Forward-looking Statements
Certain statements contained in this communication may constitute
“forward-looking statements” within the meaning of the Private
Securities Litigation Reform Act of 1995. These statements include, but
are not limited to, statements regarding the expected timing of the
proposed transaction, the entering into of the Scheme Implementation
Agreement and the completion of the potential Scheme of Arrangement, the
benefits of the potential Scheme of Arrangement, including future
financial and operating results, the combined company’s plans,
objectives, expectations and other statements that are not historical
facts. Such statements are based on the views and assumptions of the
management of Iron Mountain and are subject to significant risks and
uncertainties.

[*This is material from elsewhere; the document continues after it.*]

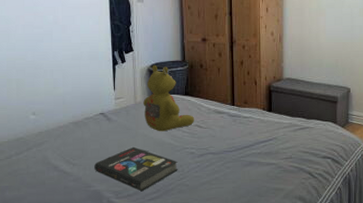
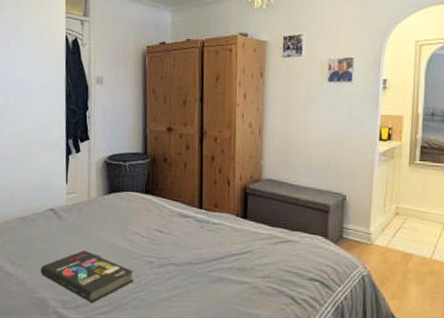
stuffed bear: present [143,64,194,132] -> none [97,156,155,235]

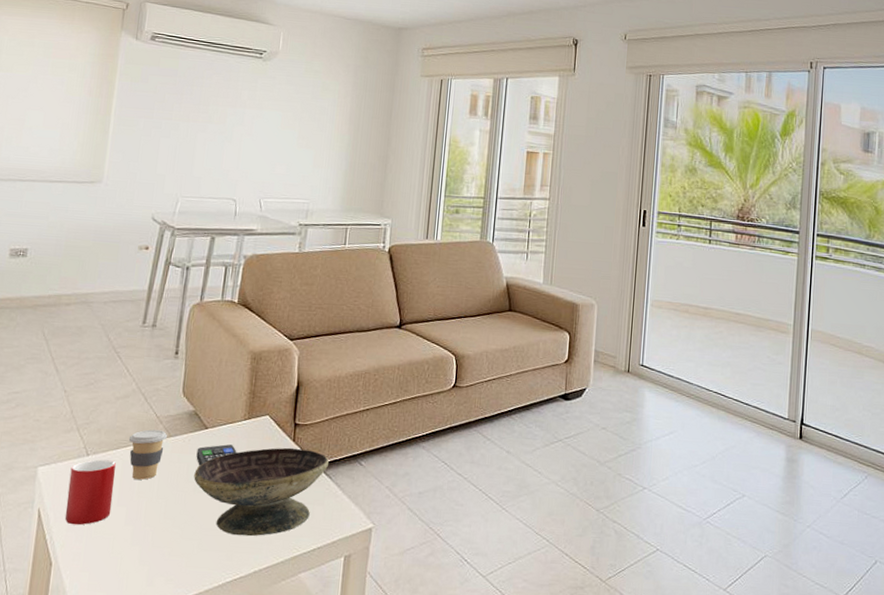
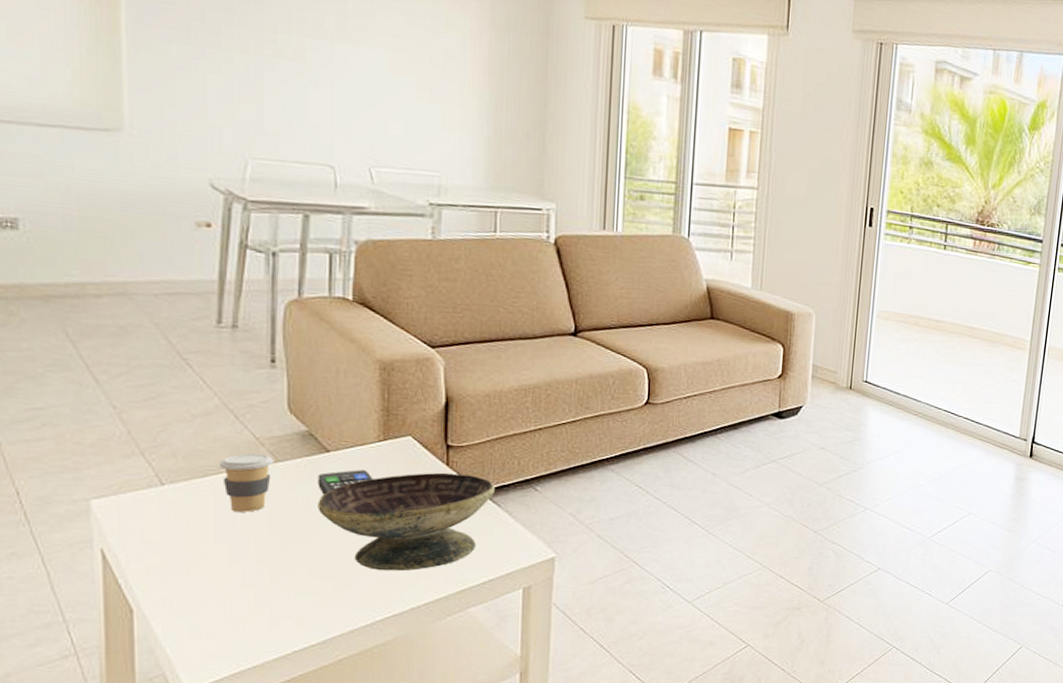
cup: present [64,459,116,525] -> none [140,489,208,566]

Actual future events or results may differ materially
from these statements. Such differences may result from the following
factors: the ability to enter into a Scheme Implementation Agreement and
close the proposed transaction on the proposed terms and within the
anticipated time period, or at all, which is dependent on the parties’
ability to satisfy certain closing conditions, including the receipt of
governmental approvals; the risk that the benefits of the potential
transaction, including potential cost synergies and other synergies
(including tax synergies) may not be fully realized or may take longer
to realize than expected; the impact of the proposed transaction on
third-party relationships; actions taken by either of the companies;
changes in regulatory, social and political conditions, as well as
general economic conditions. Additional risks and factors that may
affect results are set forth in Iron Mountain’s filings with the SEC and
Recall’s filings with ASX, including Iron Mountain’s Annual Report on
Form 10-K for the fiscal year ending December 31, 2014 and Recall’s
Annual Report for the fiscal year ending June 30, 2014.
The forward-looking statements speak only as of the date of this
communication. Neither Iron Mountain nor Recall undertakes any
obligation to update these statements.